**Records contained in a dataset**:
▬▬▬▬▬▬
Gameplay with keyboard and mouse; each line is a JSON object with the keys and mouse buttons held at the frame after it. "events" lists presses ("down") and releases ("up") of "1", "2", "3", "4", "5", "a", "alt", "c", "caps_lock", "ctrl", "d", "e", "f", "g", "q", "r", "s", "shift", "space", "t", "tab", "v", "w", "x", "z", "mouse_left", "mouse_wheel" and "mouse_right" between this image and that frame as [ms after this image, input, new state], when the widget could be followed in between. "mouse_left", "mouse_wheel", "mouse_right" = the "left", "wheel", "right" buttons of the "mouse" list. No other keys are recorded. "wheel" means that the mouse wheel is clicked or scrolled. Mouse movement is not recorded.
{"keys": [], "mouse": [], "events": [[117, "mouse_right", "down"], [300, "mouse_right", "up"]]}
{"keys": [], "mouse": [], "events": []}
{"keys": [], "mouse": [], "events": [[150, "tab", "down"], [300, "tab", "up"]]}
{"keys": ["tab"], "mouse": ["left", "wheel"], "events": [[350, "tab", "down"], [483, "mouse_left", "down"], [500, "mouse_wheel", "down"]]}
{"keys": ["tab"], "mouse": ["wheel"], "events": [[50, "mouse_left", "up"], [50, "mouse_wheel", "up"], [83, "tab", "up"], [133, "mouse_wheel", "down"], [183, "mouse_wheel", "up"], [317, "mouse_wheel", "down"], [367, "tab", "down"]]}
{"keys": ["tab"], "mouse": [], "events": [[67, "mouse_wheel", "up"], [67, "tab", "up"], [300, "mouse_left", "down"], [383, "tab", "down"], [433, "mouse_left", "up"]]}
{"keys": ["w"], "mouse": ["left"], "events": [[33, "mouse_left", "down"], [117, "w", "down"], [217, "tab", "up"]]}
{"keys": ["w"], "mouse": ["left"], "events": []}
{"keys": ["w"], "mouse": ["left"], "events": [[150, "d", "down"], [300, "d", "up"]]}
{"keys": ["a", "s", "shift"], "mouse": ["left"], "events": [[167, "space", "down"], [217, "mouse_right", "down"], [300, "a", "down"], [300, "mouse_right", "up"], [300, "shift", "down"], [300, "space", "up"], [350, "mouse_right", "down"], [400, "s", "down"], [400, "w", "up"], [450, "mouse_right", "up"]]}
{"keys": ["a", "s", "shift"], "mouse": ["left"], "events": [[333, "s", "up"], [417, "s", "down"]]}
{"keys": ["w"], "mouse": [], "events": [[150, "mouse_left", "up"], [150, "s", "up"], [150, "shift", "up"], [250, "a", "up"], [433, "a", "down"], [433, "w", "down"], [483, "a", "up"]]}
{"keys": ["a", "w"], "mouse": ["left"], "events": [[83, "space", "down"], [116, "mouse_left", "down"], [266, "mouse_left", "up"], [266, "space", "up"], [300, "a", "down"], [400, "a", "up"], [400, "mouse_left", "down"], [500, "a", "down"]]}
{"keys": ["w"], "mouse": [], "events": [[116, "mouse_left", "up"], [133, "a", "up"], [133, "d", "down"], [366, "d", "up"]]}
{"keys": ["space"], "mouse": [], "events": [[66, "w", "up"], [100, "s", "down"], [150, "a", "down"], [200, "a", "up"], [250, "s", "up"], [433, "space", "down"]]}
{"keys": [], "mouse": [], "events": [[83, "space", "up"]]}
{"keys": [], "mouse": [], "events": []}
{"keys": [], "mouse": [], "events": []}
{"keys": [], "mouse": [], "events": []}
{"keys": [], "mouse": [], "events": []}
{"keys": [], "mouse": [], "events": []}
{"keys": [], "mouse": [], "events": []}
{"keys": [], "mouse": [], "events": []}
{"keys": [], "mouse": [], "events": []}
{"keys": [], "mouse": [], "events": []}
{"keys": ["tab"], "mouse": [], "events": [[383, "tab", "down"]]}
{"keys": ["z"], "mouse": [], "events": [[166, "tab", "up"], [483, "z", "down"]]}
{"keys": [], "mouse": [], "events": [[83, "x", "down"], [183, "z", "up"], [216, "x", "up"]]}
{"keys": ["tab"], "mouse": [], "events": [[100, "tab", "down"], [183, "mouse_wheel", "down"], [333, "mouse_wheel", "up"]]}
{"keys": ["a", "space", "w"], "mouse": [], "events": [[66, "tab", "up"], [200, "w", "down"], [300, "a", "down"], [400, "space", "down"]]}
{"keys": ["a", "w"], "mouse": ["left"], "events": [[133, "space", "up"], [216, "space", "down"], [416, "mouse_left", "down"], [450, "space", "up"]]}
▬▬▬▬▬▬
**Brief**:
Restating the data word for word is the whole task.

**Task solution**:
Gameplay with keyboard and mouse; each line is a JSON object with the keys and mouse buttons held at the frame after it. "events" lists presses ("down") and releases ("up") of "1", "2", "3", "4", "5", "a", "alt", "c", "caps_lock", "ctrl", "d", "e", "f", "g", "q", "r", "s", "shift", "space", "t", "tab", "v", "w", "x", "z", "mouse_left", "mouse_wheel" and "mouse_right" between this image and that frame as [ms after this image, input, new state], when the widget could be followed in between. "mouse_left", "mouse_wheel", "mouse_right" = the "left", "wheel", "right" buttons of the "mouse" list. No other keys are recorded. "wheel" means that the mouse wheel is clicked or scrolled. Mouse movement is not recorded.
{"keys": [], "mouse": [], "events": [[117, "mouse_right", "down"], [300, "mouse_right", "up"]]}
{"keys": [], "mouse": [], "events": []}
{"keys": [], "mouse": [], "events": [[150, "tab", "down"], [300, "tab", "up"]]}
{"keys": ["tab"], "mouse": ["left", "wheel"], "events": [[350, "tab", "down"], [483, "mouse_left", "down"], [500, "mouse_wheel", "down"]]}
{"keys": ["tab"], "mouse": ["wheel"], "events": [[50, "mouse_left", "up"], [50, "mouse_wheel", "up"], [83, "tab", "up"], [133, "mouse_wheel", "down"], [183, "mouse_wheel", "up"], [317, "mouse_wheel", "down"], [367, "tab", "down"]]}
{"keys": ["tab"], "mouse": [], "events": [[67, "mouse_wheel", "up"], [67, "tab", "up"], [300, "mouse_left", "down"], [383, "tab", "down"], [433, "mouse_left", "up"]]}
{"keys": ["w"], "mouse": ["left"], "events": [[33, "mouse_left", "down"], [117, "w", "down"], [217, "tab", "up"]]}
{"keys": ["w"], "mouse": ["left"], "events": []}
{"keys": ["w"], "mouse": ["left"], "events": [[150, "d", "down"], [300, "d", "up"]]}
{"keys": ["a", "s", "shift"], "mouse": ["left"], "events": [[167, "space", "down"], [217, "mouse_right", "down"], [300, "a", "down"], [300, "mouse_right", "up"], [300, "shift", "down"], [300, "space", "up"], [350, "mouse_right", "down"], [400, "s", "down"], [400, "w", "up"], [450, "mouse_right", "up"]]}
{"keys": ["a", "s", "shift"], "mouse": ["left"], "events": [[333, "s", "up"], [417, "s", "down"]]}
{"keys": ["w"], "mouse": [], "events": [[150, "mouse_left", "up"], [150, "s", "up"], [150, "shift", "up"], [250, "a", "up"], [433, "a", "down"], [433, "w", "down"], [483, "a", "up"]]}
{"keys": ["a", "w"], "mouse": ["left"], "events": [[83, "space", "down"], [116, "mouse_left", "down"], [266, "mouse_left", "up"], [266, "space", "up"], [300, "a", "down"], [400, "a", "up"], [400, "mouse_left", "down"], [500, "a", "down"]]}
{"keys": ["w"], "mouse": [], "events": [[116, "mouse_left", "up"], [133, "a", "up"], [133, "d", "down"], [366, "d", "up"]]}
{"keys": ["space"], "mouse": [], "events": [[66, "w", "up"], [100, "s", "down"], [150, "a", "down"], [200, "a", "up"], [250, "s", "up"], [433, "space", "down"]]}
{"keys": [], "mouse": [], "events": [[83, "space", "up"]]}
{"keys": [], "mouse": [], "events": []}
{"keys": [], "mouse": [], "events": []}
{"keys": [], "mouse": [], "events": []}
{"keys": [], "mouse": [], "events": []}
{"keys": [], "mouse": [], "events": []}
{"keys": [], "mouse": [], "events": []}
{"keys": [], "mouse": [], "events": []}
{"keys": [], "mouse": [], "events": []}
{"keys": [], "mouse": [], "events": []}
{"keys": ["tab"], "mouse": [], "events": [[383, "tab", "down"]]}
{"keys": ["z"], "mouse": [], "events": [[166, "tab", "up"], [483, "z", "down"]]}
{"keys": [], "mouse": [], "events": [[83, "x", "down"], [183, "z", "up"], [216, "x", "up"]]}
{"keys": ["tab"], "mouse": [], "events": [[100, "tab", "down"], [183, "mouse_wheel", "down"], [333, "mouse_wheel", "up"]]}
{"keys": ["a", "space", "w"], "mouse": [], "events": [[66, "tab", "up"], [200, "w", "down"], [300, "a", "down"], [400, "space", "down"]]}
{"keys": ["a", "w"], "mouse": ["left"], "events": [[133, "space", "up"], [216, "space", "down"], [416, "mouse_left", "down"], [450, "space", "up"]]}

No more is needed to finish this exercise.